● **SELECTED TEXT**:
--
Hi Adam,
We’re using the Radxa SiRider S1 development board, which is based on the Rockchip RK3588 SoC. You can find more details here: https://arace.tech/products/radxa-sirider-s1. The CPU consists of 4 Cortex-A76 cores and 2 Cortex-A55 cores.
Best, Stephen.yang
At 2025-10-06 06:00:44, "Adam Lackorzynski" adam@l4re.org wrote:
Hi Stephen,
I doubt this is hardware, it seldomly is. Would you be able to share which Arm core it is if you can? I'll try to reproduce here, your indication of increasing the timer frequency is a good hint. And knowing which core or at least category of core can be helpful.
BR, Adam
On Thu Oct 02, 2025 at 13:02:50 +0800, yy18513676366 wrote:
Hi Adam,
I truly appreciate your reply. I actually encountered this issue on real hardware rather than QEMU. May I ask if this problem could be related to the hardware itself? I’m not quite sure I fully understand.
Best regards Stephen.yang
在 2025-09-30 15:50:22,"Adam Lackorzynski" adam@l4re.org 写道:
Hi Stephen,
ok, thanks, that's tricky indeed.
In case you are doing this with QEMU, could you please make sure you have the following change in your QEMU?: https://lists.gnu.org/archive/html/qemu-devel/2024-09/msg02207.html
Or do you see this on hardware?
Thanks, Adam
On Tue Sep 30, 2025 at 11:14:57 +0800, yy18513676366 wrote:
Hi Adam,
Thank you very much for your reply — it really gave me some hope.
This issue is indeed difficult to reproduce reliably, which has been one of the main challenges during my debugging. So far, I have found that increasing the vtimer interrupt frequency, while keeping the traditional handling mode (i.e., without direct injection), makes the problem significantly easier to reproduce.
--
● **RAW DATA**:

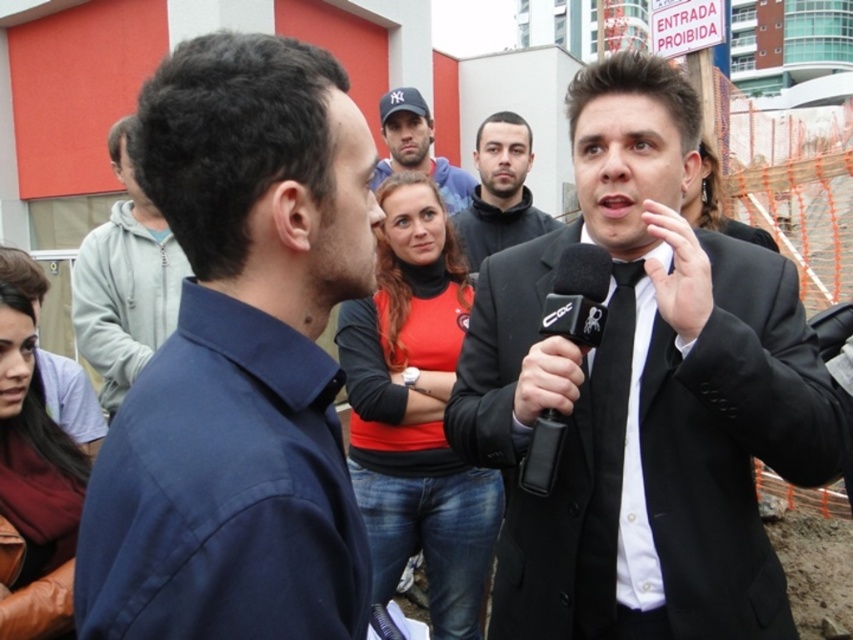
Between matte black suit at center and black plastic microphone at center, which one appears on the left side from the viewer's perspective?

Positioned to the left is black plastic microphone at center.

Is matte black suit at center to the left of black plastic microphone at center from the viewer's perspective?

No, matte black suit at center is not to the left of black plastic microphone at center.

Between point (491, 184) and point (556, 291), which one is positioned in front?

Point (556, 291) is more forward.

Where is `matte black suit at center`? matte black suit at center is located at coordinates (500, 192).

Does leather jacket at lower left have a lesser width compared to matte black cap at upper center?

Yes.

Can you confirm if leather jacket at lower left is smaller than matte black cap at upper center?

Yes.

Is point (9, 349) closer to camera compared to point (444, 202)?

That is True.

Where is `leather jacket at lower left`? leather jacket at lower left is located at coordinates (33, 486).

Does blue shirt at left have a smaller size compared to black plastic microphone at center?

Incorrect, blue shirt at left is not smaller in size than black plastic microphone at center.

This screenshot has width=853, height=640. Identify the location of blue shirt at left. (239, 362).

Measure the distance between point [260,492] and camera.

35.56 inches

Where is `blue shirt at left`? blue shirt at left is located at coordinates (239, 362).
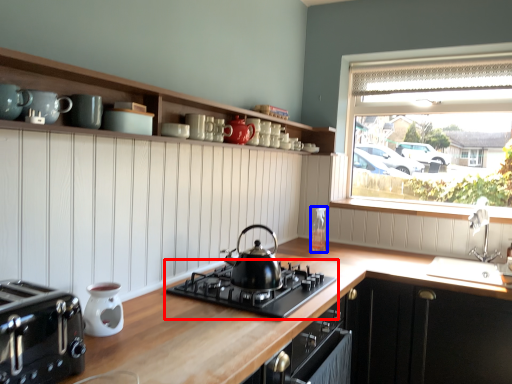
Question: Which of the following is the farthest to the observer, gas stove (highlighted by a red box) or bottle (highlighted by a blue box)?

Choices:
 (A) gas stove
 (B) bottle

Answer: (B)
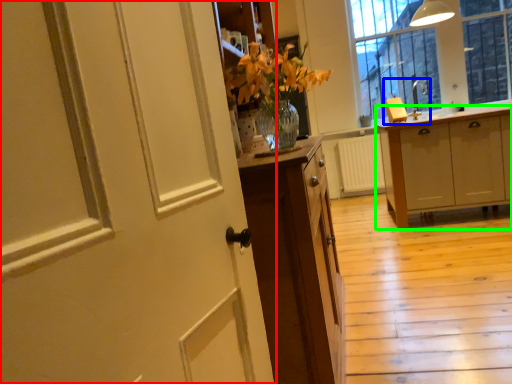
Question: Which is nearer to the door (highlighted by a red box)? sink (highlighted by a blue box) or cabinetry (highlighted by a green box).

Choices:
 (A) sink
 (B) cabinetry

Answer: (B)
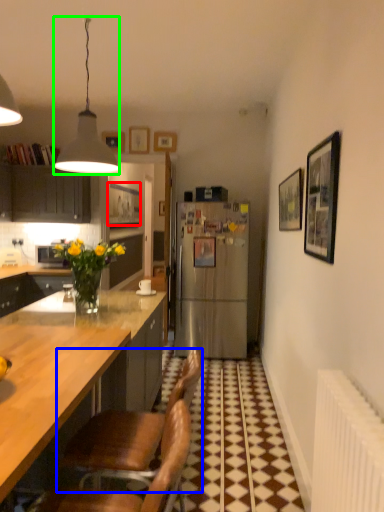
Question: Based on their relative distances, which object is farther from picture frame (highlighted by a red box)? Choose from chair (highlighted by a blue box) and lamp (highlighted by a green box).

Choices:
 (A) chair
 (B) lamp

Answer: (A)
--
● **WORK ORDER A**:
According to the mailing-list thread, which SoC is the Radxa SiRider S1 development board based on?
● **WORK ORDER B**:
Format the stretch of the records from the line containing "Can you confirm" through the line containing "Incorrect, blue shirt" as a JSON list of strings, one string per line, leaving out blank lines.
The mailing-list thread and the records are unrelated material.

● **RESULT A**:
The Rockchip RK3588.

● **RESULT B**:
[
  "Can you confirm if leather jacket at lower left is smaller than matte black cap at upper center?",
  "Yes.",
  "Is point (9, 349) closer to camera compared to point (444, 202)?",
  "That is True.",
  "Where is `leather jacket at lower left`? leather jacket at lower left is located at coordinates (33, 486).",
  "Does blue shirt at left have a smaller size compared to black plastic microphone at center?",
  "Incorrect, blue shirt at left is not smaller in size than black plastic microphone at center."
]